AMR surveillance: Linking virulence profiles with antibiotic resistance determinants.
Environmental monitoring: Predicting pathogenic potential of soil or waterborne microbes.
Clinical diagnostics: Supporting personalized treatment through pathogen profiling.

For instance, integrating virulence prediction pipelines into national surveillance networks could enable faster risk assessment and response to infectious outbreaks.

The Road Ahead

As machine learning and genomics advance, virulence prediction will evolve from simple gene-based detection to dynamic, context-aware models that account for host–pathogen interactions, environmental signals, and evolutionary adaptation.

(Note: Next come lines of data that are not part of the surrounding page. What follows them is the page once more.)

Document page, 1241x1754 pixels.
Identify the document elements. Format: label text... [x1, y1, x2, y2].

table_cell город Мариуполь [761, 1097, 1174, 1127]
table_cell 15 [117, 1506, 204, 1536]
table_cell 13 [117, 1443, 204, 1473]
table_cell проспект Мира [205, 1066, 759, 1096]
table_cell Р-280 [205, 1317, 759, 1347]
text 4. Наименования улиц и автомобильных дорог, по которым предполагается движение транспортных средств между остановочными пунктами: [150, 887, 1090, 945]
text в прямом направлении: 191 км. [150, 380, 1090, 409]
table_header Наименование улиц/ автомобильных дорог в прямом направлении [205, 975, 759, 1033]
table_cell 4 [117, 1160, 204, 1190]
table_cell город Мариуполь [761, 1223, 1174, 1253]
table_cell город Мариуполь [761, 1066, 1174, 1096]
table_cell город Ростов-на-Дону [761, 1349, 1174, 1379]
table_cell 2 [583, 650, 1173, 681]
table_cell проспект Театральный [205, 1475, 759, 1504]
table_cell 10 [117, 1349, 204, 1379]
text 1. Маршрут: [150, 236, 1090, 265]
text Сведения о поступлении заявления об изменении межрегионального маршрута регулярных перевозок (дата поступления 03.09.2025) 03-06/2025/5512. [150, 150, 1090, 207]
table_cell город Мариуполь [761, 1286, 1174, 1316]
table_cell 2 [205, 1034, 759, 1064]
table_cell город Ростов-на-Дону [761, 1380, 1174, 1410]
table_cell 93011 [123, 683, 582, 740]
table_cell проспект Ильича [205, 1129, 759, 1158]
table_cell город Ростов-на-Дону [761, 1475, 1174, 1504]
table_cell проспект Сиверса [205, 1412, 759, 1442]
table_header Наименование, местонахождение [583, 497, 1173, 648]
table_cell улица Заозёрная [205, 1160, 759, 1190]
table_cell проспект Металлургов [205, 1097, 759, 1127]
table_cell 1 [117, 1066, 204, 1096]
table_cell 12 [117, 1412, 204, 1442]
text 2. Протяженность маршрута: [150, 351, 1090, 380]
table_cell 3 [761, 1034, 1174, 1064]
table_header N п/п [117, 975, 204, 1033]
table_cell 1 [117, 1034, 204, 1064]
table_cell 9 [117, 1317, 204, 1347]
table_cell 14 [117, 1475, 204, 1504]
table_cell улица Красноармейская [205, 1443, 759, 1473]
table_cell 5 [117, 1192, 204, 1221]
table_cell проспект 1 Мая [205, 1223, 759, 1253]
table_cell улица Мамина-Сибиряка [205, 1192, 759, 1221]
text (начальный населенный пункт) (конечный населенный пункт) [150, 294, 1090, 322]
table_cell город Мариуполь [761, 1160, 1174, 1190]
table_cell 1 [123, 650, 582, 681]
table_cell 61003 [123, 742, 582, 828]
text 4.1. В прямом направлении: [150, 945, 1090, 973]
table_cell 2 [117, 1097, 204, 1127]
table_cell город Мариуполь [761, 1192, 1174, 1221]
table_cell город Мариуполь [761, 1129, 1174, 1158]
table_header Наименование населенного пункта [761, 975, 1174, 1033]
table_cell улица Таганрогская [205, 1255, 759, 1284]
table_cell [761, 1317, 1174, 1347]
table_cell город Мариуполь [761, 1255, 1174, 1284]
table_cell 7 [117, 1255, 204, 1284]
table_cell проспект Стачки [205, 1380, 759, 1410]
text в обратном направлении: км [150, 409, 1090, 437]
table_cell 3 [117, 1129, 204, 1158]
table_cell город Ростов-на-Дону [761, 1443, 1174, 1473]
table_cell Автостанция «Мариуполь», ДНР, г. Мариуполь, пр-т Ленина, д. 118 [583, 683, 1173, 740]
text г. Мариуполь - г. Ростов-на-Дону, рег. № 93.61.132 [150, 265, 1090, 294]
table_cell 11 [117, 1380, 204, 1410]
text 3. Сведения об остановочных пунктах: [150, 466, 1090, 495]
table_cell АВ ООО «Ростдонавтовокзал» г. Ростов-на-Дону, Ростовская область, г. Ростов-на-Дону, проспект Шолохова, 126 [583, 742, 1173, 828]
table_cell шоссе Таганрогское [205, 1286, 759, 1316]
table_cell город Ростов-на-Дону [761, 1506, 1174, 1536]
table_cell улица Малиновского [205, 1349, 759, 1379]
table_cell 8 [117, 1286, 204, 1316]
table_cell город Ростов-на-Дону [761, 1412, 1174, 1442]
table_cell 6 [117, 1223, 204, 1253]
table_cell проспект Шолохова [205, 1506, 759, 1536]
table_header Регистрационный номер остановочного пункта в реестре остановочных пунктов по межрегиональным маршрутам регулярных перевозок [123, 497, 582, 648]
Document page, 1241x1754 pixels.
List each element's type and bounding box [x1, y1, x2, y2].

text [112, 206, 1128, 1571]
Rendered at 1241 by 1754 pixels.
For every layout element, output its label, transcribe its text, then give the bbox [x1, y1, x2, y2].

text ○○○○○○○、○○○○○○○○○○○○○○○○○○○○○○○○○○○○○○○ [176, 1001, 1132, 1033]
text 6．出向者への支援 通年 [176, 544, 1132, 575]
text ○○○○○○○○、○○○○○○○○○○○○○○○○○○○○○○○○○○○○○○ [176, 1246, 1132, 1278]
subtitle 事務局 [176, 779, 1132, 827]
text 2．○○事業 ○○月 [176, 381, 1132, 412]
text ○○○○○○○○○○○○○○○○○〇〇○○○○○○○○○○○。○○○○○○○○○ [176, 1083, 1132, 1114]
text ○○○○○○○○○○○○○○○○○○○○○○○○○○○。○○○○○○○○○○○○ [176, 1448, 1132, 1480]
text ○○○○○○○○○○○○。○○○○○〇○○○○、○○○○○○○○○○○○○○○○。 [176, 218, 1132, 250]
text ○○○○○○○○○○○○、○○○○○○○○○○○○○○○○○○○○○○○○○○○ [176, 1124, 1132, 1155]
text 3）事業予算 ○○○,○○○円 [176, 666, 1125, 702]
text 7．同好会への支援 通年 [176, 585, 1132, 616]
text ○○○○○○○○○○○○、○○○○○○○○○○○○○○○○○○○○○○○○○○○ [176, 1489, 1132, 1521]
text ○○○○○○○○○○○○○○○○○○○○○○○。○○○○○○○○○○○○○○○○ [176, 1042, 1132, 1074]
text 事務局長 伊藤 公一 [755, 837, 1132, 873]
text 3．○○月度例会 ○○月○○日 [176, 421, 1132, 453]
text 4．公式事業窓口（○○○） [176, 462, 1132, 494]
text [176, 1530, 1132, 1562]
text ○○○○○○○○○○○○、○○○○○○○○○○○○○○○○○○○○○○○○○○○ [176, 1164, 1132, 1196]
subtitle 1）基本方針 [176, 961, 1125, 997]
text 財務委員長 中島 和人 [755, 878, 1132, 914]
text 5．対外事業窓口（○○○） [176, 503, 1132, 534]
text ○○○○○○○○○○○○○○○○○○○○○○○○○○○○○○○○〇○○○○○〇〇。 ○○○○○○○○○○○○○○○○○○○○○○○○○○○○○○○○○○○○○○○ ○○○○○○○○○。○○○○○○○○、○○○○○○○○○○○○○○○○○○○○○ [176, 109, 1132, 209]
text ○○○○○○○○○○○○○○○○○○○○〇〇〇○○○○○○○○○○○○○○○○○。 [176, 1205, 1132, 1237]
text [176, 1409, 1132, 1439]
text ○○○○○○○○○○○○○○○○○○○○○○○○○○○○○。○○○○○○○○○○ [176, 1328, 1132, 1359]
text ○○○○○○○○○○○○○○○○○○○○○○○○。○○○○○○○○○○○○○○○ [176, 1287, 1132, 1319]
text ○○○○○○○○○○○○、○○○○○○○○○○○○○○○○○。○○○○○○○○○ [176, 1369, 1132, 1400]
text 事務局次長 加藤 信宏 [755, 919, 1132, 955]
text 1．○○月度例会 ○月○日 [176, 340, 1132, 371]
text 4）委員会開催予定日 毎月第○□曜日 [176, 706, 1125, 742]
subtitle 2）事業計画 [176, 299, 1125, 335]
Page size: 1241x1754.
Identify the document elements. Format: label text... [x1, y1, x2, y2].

Future tools may predict not just if a strain is virulent, but under what conditions it expresses that virulence—bridging the gap between genotype and phenotype.

In Summary

Virulence prediction is redefining how we understand and anticipate infectious diseases. By coupling genomic insights with computational intelligence, researchers can identify potential threats earlier, design smarter interventions, and ultimately, strengthen our preparedness against emerging pathogens.